* **Exercise set**
1/ In the text on test coverage, why is there no way to calculate the test coverage of the imaginative system? Answer in one to three sentences.
2/ Quote word for word everything in the text on test coverage from "My message to" down to "numbers *become* the story.".

* **Document text**

Note that there is no way to calculate the test coverage of this imaginative system. Firstly, because the area outside the system is infinite and we can’t calculate the coverage of an infinite area. Secondly, because the checks don’t have an area – they are merely points – so any coverage calculation will be infinitesimal. Ah, you may argue, my tests aren’t composed of points but are scripts: They are linear!
Actually, a script is not a linear entity, it’s just a connected sequence of verification points, but even if it was linear, it wouldnt’ have an area: Lines are one-dimensional. But my system is not a continous entity, it is quantified and consists only of the features listed in the requirement document.
Well that’s an interesting point.
The problem is that considering only documented requirements will never consider all functionality. Think about the 2.2250738585072012e-308 problem in Java string to float conversion. I’m certain there are no requirement documents on systems implemented in Java, which actually listed this number as being a specifically valid (or invalid) entry in input fields or on external integrations. The documents probably just said the system should accept floats for certain fields. However a program which stops responding because it enters an infinite loop is obviously not acceptible.
A requirement document is always incomplete. It describes how you hope the system will work, yet there’s more to a system than can be explicitly described by a requirements document.
Thus any testing relying explicitly on documented requirements cannot be complete – or have a correctly calculated coverage.
My message to Rolf Østergaard is this: If a tester makes a coverage analysis of what he has done, remember that no matter how the coverage is measured, any quantified value will only give hints about the testing. And if he reports 100% coverage and looks satisfied, I strongly suggest you start looking into what kind of testing he has actually done. It will probably be flawed.
Intelligent testing assists those who are responsible for quality in finding out how a system is actually working, it doesn’t assure quality. Thanks to Darren McMillan for helpful review of this post.
Michael posted the following two comments on Twitter shortly after I published this post:
There’s nothing wrong with using numbers to add colour or warrant to a story. Problems start when numbers *become* the story.
Just as the map is not the territory, the numbers are not the story. I don’t think we are in opposition there.
I agree, we’re not in opposition. Consider this post an elaboration of a different perspective – inspired by Michaels tweets.
Trying to measure quality into a product is like measuring height into a basket ball player.
Counting yesterday’s passing test cases is as relevant to the project as counting yesterday’s good weather is to the picnic
Counting test cases is like counting stories in today’s newspaper: the number tells you *nothing* you need to know.
Michael is a Tester with capital T and he is correct. But in this blog post, I’ll be in opposition to Michael. Not to prove that he’s wrong, not out of disrespect, but to make a point that while counting will not make us happy (or good testers), it can be a useful activity.
Numbers illustrate things about reality. They can also illustrate something about the state of a project.

* **Data records**
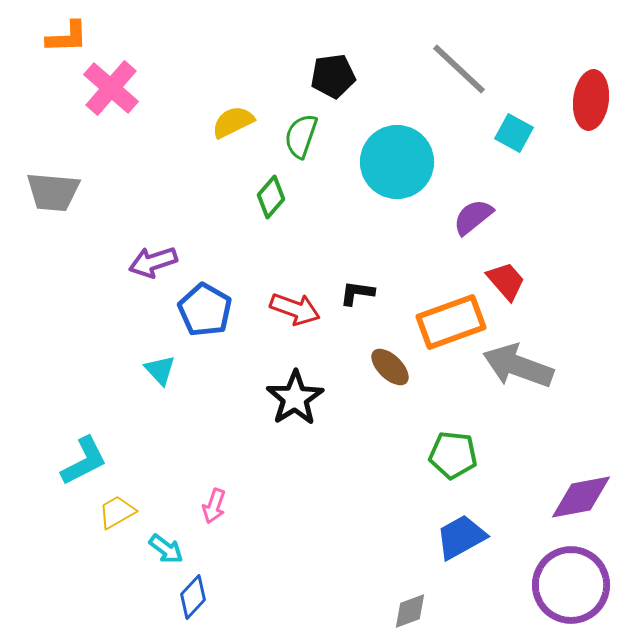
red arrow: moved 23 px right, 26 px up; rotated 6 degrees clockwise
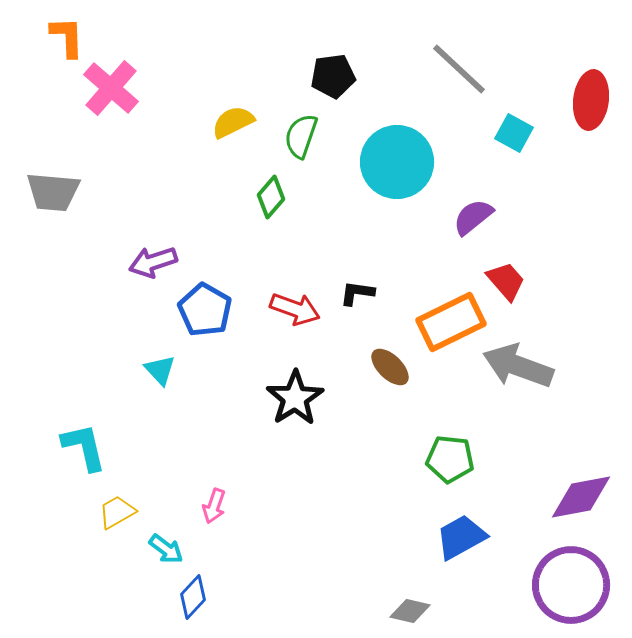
orange L-shape: rotated 90 degrees counterclockwise
orange rectangle: rotated 6 degrees counterclockwise
green pentagon: moved 3 px left, 4 px down
cyan L-shape: moved 14 px up; rotated 76 degrees counterclockwise
gray diamond: rotated 33 degrees clockwise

* **Solutions to the exercise**
1/ The area outside the system is infinite, and the coverage of an infinite area can't be calculated. Also, the checks have no area because they are merely points, so any coverage calculation would be infinitesimal.

2/
My message to Rolf Østergaard is this: If a tester makes a coverage analysis of what he has done, remember that no matter how the coverage is measured, any quantified value will only give hints about the testing. And if he reports 100% coverage and looks satisfied, I strongly suggest you start looking into what kind of testing he has actually done. It will probably be flawed.
Intelligent testing assists those who are responsible for quality in finding out how a system is actually working, it doesn’t assure quality. Thanks to Darren McMillan for helpful review of this post.
Michael posted the following two comments on Twitter shortly after I published this post:
There’s nothing wrong with using numbers to add colour or warrant to a story. Problems start when numbers *become* the story.